ACTIVITY:
Copy out every line of the listing below word for word, and leave the pictures out of your copy.

Dataset entries:
-----
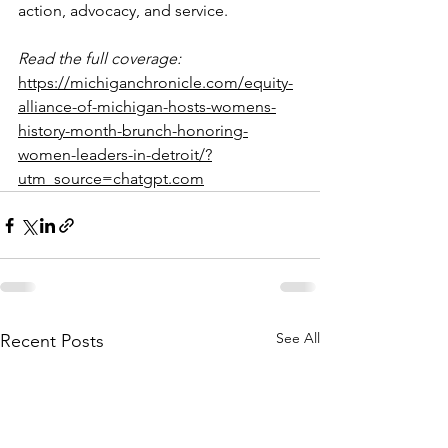
action, advocacy, and service.
Read the full coverage:
https://michiganchronicle.com/equity-
alliance-of-michigan-hosts-womens-
history-month-brunch-honoring-
women-leaders-in-detroit/?
utm_source=chatgpt.com
See All
Recent Posts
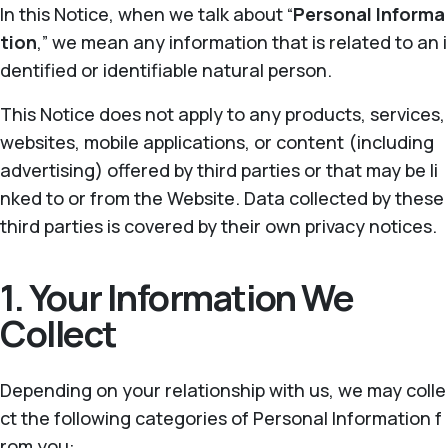
In this Notice, when we talk about “
Personal Informa
tion
,” we mean any information that is related to an i
dentified or identifiable natural person.
This Notice does not apply to any products, services,
websites, mobile applications, or content (including
advertising) offered by third parties or that may be li
nked to or from the Website. Data collected by these
third parties is covered by their own privacy notices.
1. Your Information We
Collect
Depending on your relationship with us, we may colle
ct the following categories of Personal Information f
rom you:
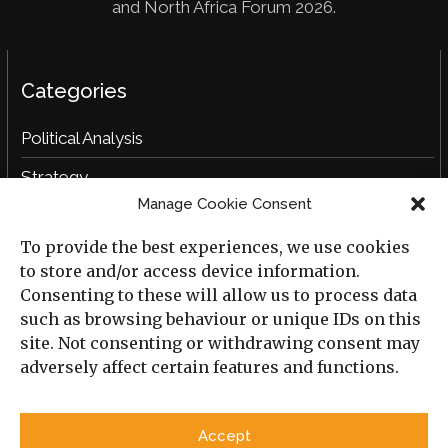
and North Africa Forum 2026.
Categories
Political Analysis
Strategy
Manage Cookie Consent
Opinion
To provide the best experiences, we use cookies
Social Analysis
to store and/or access device information.
Interviews
Consenting to these will allow us to process data
such as browsing behaviour or unique IDs on this
Book Reviews
site. Not consenting or withdrawing consent may
adversely affect certain features and functions.
Archive
Useful Links
Accept
All Previous Issues
Privacy Policy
-----
ANSWER FOR THE TASK:
action, advocacy, and service.
Read the full coverage:
https://michiganchronicle.com/equity-
alliance-of-michigan-hosts-womens-
history-month-brunch-honoring-
women-leaders-in-detroit/?
utm_source=chatgpt.com
See All
Recent Posts
In this Notice, when we talk about “
Personal Informa
tion
,” we mean any information that is related to an i
dentified or identifiable natural person.
This Notice does not apply to any products, services,
websites, mobile applications, or content (including
advertising) offered by third parties or that may be li
nked to or from the Website. Data collected by these
third parties is covered by their own privacy notices.
1. Your Information We
Collect
Depending on your relationship with us, we may colle
ct the following categories of Personal Information f
rom you:
and North Africa Forum 2026.
Categories
Political Analysis
Strategy
Manage Cookie Consent
Opinion
To provide the best experiences, we use cookies
Social Analysis
to store and/or access device information.
Interviews
Consenting to these will allow us to process data
such as browsing behaviour or unique IDs on this
Book Reviews
site. Not consenting or withdrawing consent may
adversely affect certain features and functions.
Archive
Useful Links
Accept
All Previous Issues
Privacy Policy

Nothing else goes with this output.